Keep the wording of each record exactly the same when you repeat it, and leave out pictures.

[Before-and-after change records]
+ + + +

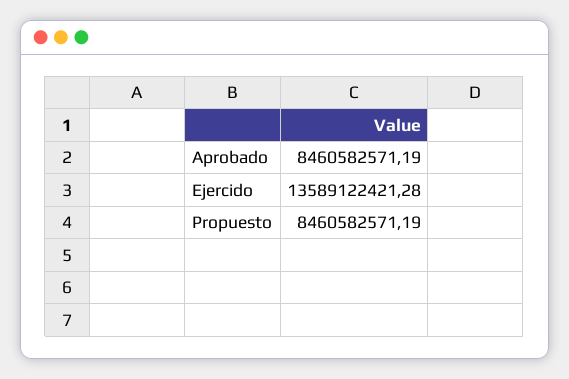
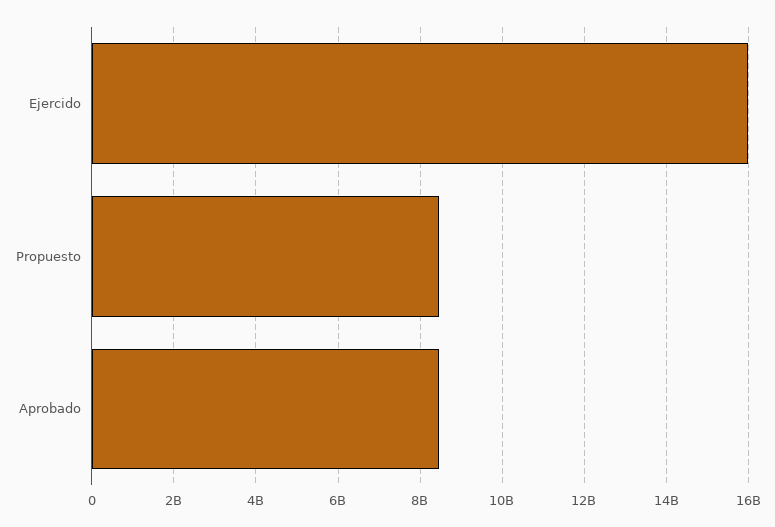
  {
    "Aprobado": 8460582571.19,
-   "Ejercido": 13589122421.28,
+   "Ejercido": 16000000000,
    "Propuesto": 8460582571.19
  }

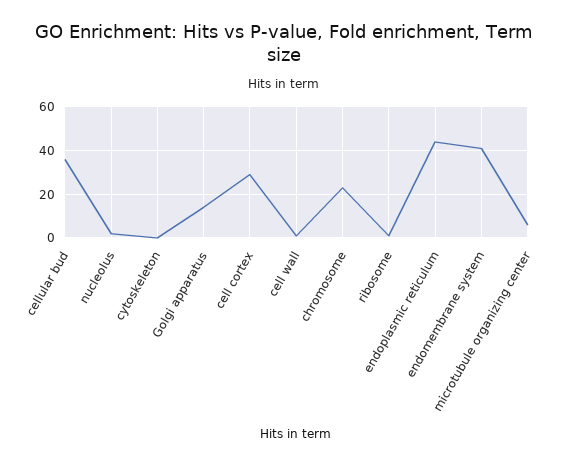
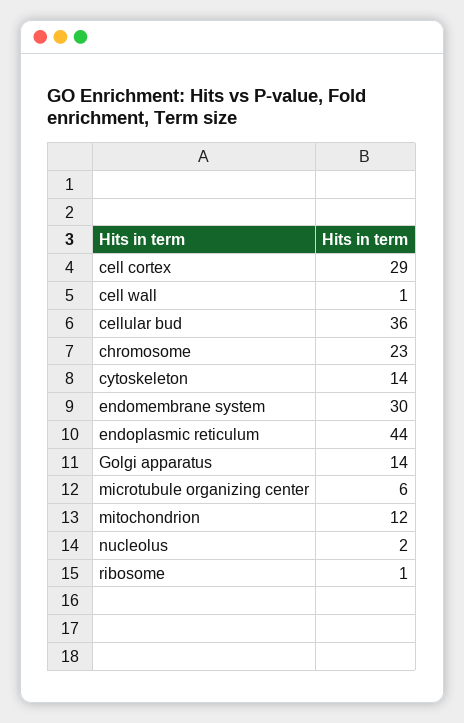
  {
    "cellular bud": 36,
    "nucleolus": 2,
-   "cytoskeleton": 0,
+   "cytoskeleton": 14,
    "Golgi apparatus": 14,
    "cell cortex": 29,
    "cell wall": 1,
    "chromosome": 23,
    "ribosome": 1,
    "endoplasmic reticulum": 44,
-   "endomembrane system": 40,
+   "endomembrane system": 30,
-   "microtubule organizing center": 6
+   "microtubule organizing center": 6,
+   "mitochondrion": 12
  }

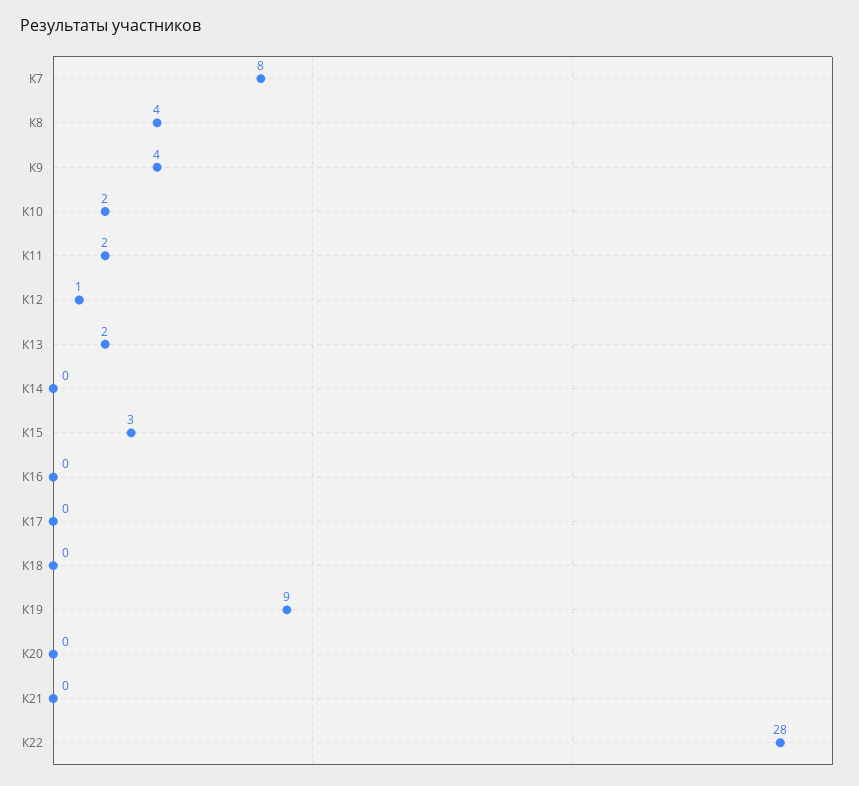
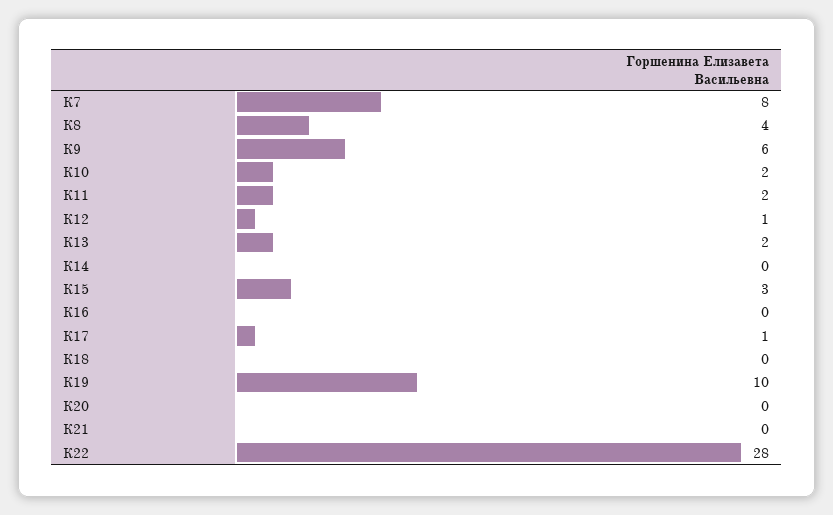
  {
    "К7": 8,
    "К8": 4,
-   "К9": 4,
+   "К9": 6,
    "К10": 2,
    "К11": 2,
    "К12": 1,
    "К13": 2,
    "К14": 0,
    "К15": 3,
    "К16": 0,
-   "К17": 0,
+   "К17": 1,
    "К18": 0,
-   "К19": 9,
+   "К19": 10,
    "К20": 0,
    "К21": 0,
    "К22": 28
  }

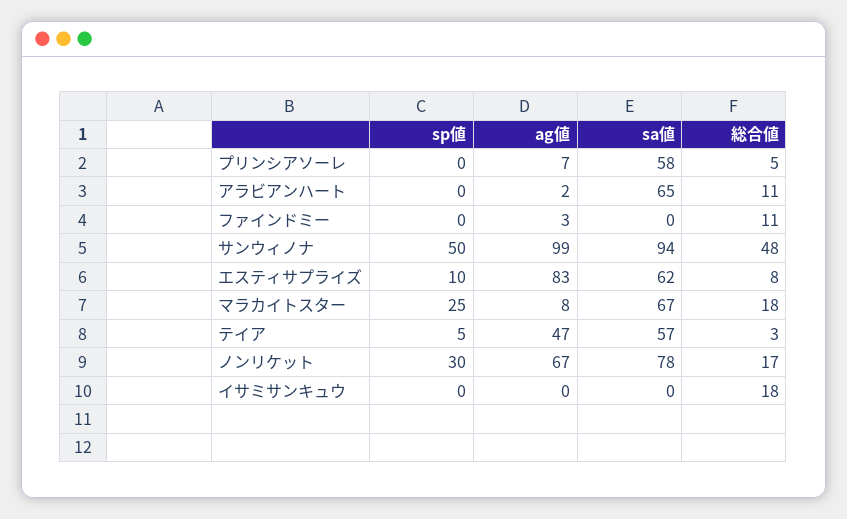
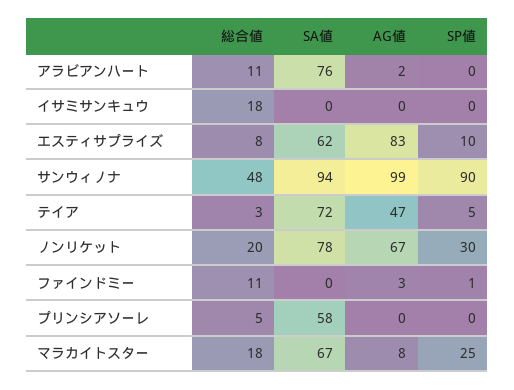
  {
    "sp値": {
      "プリンシアソーレ": 0,
      "アラビアンハート": 0,
-     "ファインドミー": 0,
+     "ファインドミー": 1,
-     "サンウィノナ": 50,
+     "サンウィノナ": 90,
      "エスティサプライズ": 10,
      "マラカイトスター": 25,
      "テイア": 5,
      "ノンリケット": 30,
      "イサミサンキュウ": 0
    },
    "ag値": {
-     "プリンシアソーレ": 7,
+     "プリンシアソーレ": 0,
      "アラビアンハート": 2,
      "ファインドミー": 3,
      "サンウィノナ": 99,
      "エスティサプライズ": 83,
      "マラカイトスター": 8,
      "テイア": 47,
      "ノンリケット": 67,
      "イサミサンキュウ": 0
    },
    "sa値": {
      "プリンシアソーレ": 58,
-     "アラビアンハート": 65,
+     "アラビアンハート": 76,
      "ファインドミー": 0,
      "サンウィノナ": 94,
      "エスティサプライズ": 62,
      "マラカイトスター": 67,
-     "テイア": 57,
+     "テイア": 72,
      "ノンリケット": 78,
      "イサミサンキュウ": 0
    },
    "総合値": {
      "プリンシアソーレ": 5,
      "アラビアンハート": 11,
      "ファインドミー": 11,
      "サンウィノナ": 48,
      "エスティサプライズ": 8,
      "マラカイトスター": 18,
      "テイア": 3,
-     "ノンリケット": 17,
+     "ノンリケット": 20,
      "イサミサンキュウ": 18
    }
  }

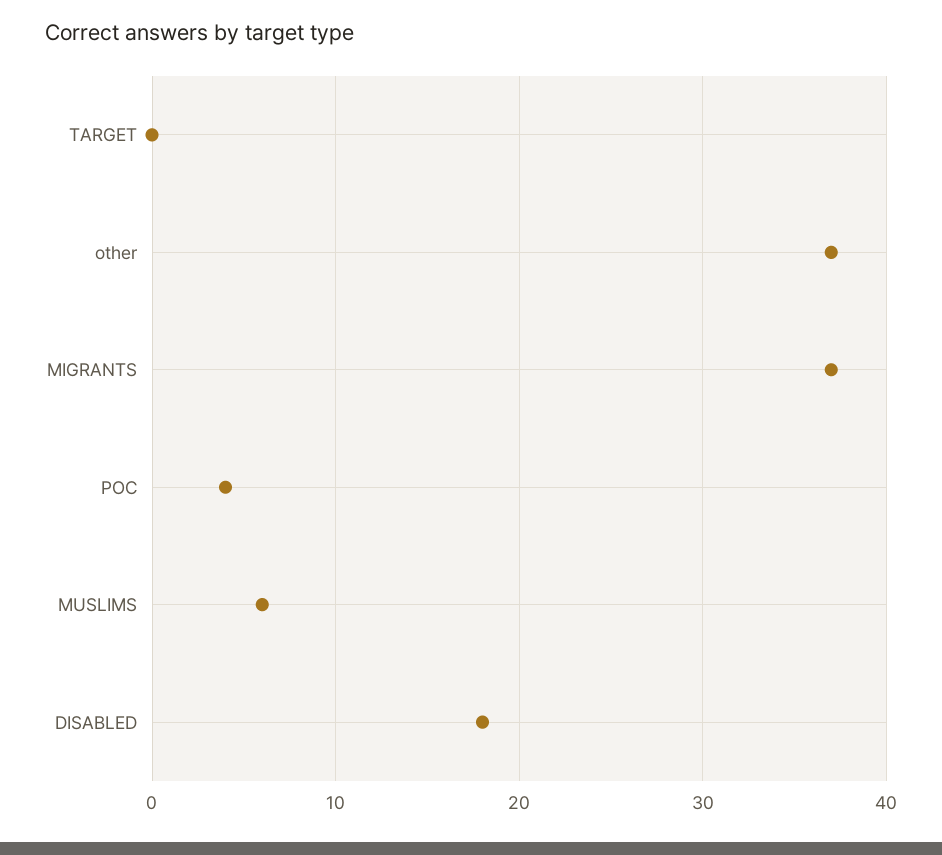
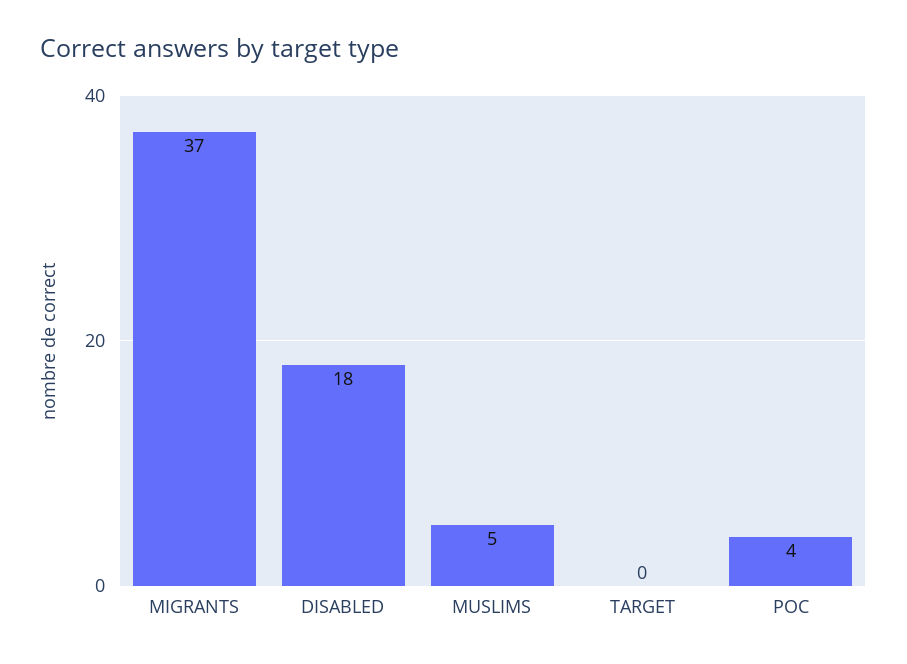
  {
    "TARGET": 0,
-   "other": 37,
    "MIGRANTS": 37,
    "POC": 4,
-   "MUSLIMS": 6,
+   "MUSLIMS": 5,
    "DISABLED": 18
  }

+ + + +

▸ TASK SOLUTION:
  {
    "Aprobado": 8460582571.19,
-   "Ejercido": 13589122421.28,
+   "Ejercido": 16000000000,
    "Propuesto": 8460582571.19
  }

  {
    "cellular bud": 36,
    "nucleolus": 2,
-   "cytoskeleton": 0,
+   "cytoskeleton": 14,
    "Golgi apparatus": 14,
    "cell cortex": 29,
    "cell wall": 1,
    "chromosome": 23,
    "ribosome": 1,
    "endoplasmic reticulum": 44,
-   "endomembrane system": 40,
+   "endomembrane system": 30,
-   "microtubule organizing center": 6
+   "microtubule organizing center": 6,
+   "mitochondrion": 12
  }

  {
    "К7": 8,
    "К8": 4,
-   "К9": 4,
+   "К9": 6,
    "К10": 2,
    "К11": 2,
    "К12": 1,
    "К13": 2,
    "К14": 0,
    "К15": 3,
    "К16": 0,
-   "К17": 0,
+   "К17": 1,
    "К18": 0,
-   "К19": 9,
+   "К19": 10,
    "К20": 0,
    "К21": 0,
    "К22": 28
  }

  {
    "sp値": {
      "プリンシアソーレ": 0,
      "アラビアンハート": 0,
-     "ファインドミー": 0,
+     "ファインドミー": 1,
-     "サンウィノナ": 50,
+     "サンウィノナ": 90,
      "エスティサプライズ": 10,
      "マラカイトスター": 25,
      "テイア": 5,
      "ノンリケット": 30,
      "イサミサンキュウ": 0
    },
    "ag値": {
-     "プリンシアソーレ": 7,
+     "プリンシアソーレ": 0,
      "アラビアンハート": 2,
      "ファインドミー": 3,
      "サンウィノナ": 99,
      "エスティサプライズ": 83,
      "マラカイトスター": 8,
      "テイア": 47,
      "ノンリケット": 67,
      "イサミサンキュウ": 0
    },
    "sa値": {
      "プリンシアソーレ": 58,
-     "アラビアンハート": 65,
+     "アラビアンハート": 76,
      "ファインドミー": 0,
      "サンウィノナ": 94,
      "エスティサプライズ": 62,
      "マラカイトスター": 67,
-     "テイア": 57,
+     "テイア": 72,
      "ノンリケット": 78,
      "イサミサンキュウ": 0
    },
    "総合値": {
      "プリンシアソーレ": 5,
      "アラビアンハート": 11,
      "ファインドミー": 11,
      "サンウィノナ": 48,
      "エスティサプライズ": 8,
      "マラカイトスター": 18,
      "テイア": 3,
-     "ノンリケット": 17,
+     "ノンリケット": 20,
      "イサミサンキュウ": 18
    }
  }

  {
    "TARGET": 0,
-   "other": 37,
    "MIGRANTS": 37,
    "POC": 4,
-   "MUSLIMS": 6,
+   "MUSLIMS": 5,
    "DISABLED": 18
  }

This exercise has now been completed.